## Data

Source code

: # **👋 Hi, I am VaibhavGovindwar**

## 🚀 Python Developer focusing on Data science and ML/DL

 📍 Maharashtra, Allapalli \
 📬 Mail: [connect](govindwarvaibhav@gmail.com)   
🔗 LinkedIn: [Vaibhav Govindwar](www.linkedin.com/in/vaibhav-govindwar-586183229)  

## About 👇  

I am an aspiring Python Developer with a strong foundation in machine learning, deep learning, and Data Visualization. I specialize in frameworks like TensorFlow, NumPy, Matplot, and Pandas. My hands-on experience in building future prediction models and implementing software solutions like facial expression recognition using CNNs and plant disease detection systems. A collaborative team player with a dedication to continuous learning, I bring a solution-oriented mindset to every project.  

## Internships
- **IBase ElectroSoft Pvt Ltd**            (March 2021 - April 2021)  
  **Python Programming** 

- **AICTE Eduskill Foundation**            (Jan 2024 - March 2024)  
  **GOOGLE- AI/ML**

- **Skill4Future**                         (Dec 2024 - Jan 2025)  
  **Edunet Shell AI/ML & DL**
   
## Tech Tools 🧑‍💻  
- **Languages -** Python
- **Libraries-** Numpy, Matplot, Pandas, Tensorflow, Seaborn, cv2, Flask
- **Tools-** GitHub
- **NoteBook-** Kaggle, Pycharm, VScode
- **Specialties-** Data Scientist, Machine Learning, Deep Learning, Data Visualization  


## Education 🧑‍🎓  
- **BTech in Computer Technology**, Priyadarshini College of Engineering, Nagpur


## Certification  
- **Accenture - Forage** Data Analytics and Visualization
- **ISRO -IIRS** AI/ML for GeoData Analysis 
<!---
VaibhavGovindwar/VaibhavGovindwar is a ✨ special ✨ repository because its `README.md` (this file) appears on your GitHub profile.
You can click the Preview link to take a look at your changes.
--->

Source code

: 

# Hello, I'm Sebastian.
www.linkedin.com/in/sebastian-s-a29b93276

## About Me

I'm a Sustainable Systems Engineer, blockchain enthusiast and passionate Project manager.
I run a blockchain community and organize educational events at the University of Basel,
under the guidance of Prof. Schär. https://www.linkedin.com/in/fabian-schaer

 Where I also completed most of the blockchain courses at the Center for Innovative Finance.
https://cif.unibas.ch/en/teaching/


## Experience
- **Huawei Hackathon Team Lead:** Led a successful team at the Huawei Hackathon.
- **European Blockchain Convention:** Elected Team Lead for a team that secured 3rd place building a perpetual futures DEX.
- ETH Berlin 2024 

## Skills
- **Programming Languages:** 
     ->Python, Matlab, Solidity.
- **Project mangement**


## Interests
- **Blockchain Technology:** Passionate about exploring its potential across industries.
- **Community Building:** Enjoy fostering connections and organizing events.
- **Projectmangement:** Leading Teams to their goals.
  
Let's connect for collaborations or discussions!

## Action item
Would you count the lines in the data that include the word "Visualization" and reply with only the number?

## Response to this exercise
3